→ **Problem statement**
Nothing belongs in the answer except the lines of the material that include "Table".

→ **Data provided**
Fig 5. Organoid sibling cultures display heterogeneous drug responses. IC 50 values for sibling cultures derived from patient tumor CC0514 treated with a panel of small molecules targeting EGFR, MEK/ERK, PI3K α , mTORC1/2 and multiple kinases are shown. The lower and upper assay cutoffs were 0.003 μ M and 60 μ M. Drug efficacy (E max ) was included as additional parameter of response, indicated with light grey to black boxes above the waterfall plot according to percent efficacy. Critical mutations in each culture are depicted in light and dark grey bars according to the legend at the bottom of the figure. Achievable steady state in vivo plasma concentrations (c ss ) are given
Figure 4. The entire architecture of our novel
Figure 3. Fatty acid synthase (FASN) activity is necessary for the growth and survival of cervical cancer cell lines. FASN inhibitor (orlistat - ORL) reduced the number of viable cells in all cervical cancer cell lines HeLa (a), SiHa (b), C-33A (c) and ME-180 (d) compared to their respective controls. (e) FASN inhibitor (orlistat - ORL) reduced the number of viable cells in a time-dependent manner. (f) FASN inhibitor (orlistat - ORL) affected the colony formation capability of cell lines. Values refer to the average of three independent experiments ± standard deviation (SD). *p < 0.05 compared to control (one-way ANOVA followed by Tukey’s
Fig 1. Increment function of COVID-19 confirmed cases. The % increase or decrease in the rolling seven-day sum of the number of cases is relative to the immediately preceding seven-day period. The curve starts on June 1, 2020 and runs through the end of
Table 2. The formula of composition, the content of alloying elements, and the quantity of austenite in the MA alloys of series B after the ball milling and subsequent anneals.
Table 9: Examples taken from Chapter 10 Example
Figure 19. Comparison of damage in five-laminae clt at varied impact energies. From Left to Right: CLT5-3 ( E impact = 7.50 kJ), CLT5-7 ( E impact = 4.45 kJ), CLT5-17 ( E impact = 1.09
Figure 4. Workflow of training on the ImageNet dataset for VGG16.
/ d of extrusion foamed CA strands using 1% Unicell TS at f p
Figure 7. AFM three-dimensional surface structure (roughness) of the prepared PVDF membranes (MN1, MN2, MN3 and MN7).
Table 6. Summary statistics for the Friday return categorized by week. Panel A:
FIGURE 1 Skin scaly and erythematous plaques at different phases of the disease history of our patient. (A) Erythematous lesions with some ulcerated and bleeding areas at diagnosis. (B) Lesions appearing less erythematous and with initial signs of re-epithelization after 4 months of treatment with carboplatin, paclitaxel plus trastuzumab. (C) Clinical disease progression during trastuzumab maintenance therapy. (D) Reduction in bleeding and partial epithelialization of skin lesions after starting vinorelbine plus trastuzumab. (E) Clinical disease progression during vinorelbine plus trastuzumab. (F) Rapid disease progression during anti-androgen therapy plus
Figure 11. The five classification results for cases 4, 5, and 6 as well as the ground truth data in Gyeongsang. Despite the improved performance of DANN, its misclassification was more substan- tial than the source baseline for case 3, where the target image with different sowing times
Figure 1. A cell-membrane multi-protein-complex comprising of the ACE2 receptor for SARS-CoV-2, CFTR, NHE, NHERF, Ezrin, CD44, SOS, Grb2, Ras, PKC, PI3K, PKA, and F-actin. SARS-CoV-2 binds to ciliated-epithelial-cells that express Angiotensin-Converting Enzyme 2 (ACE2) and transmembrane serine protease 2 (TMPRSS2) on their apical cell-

→ **Solution for this task**
Table 2. The formula of composition, the content of alloying elements, and the quantity of austenite in the MA alloys of series B after the ball milling and subsequent anneals.
Table 9: Examples taken from Chapter 10 Example
Table 6. Summary statistics for the Friday return categorized by week. Panel A:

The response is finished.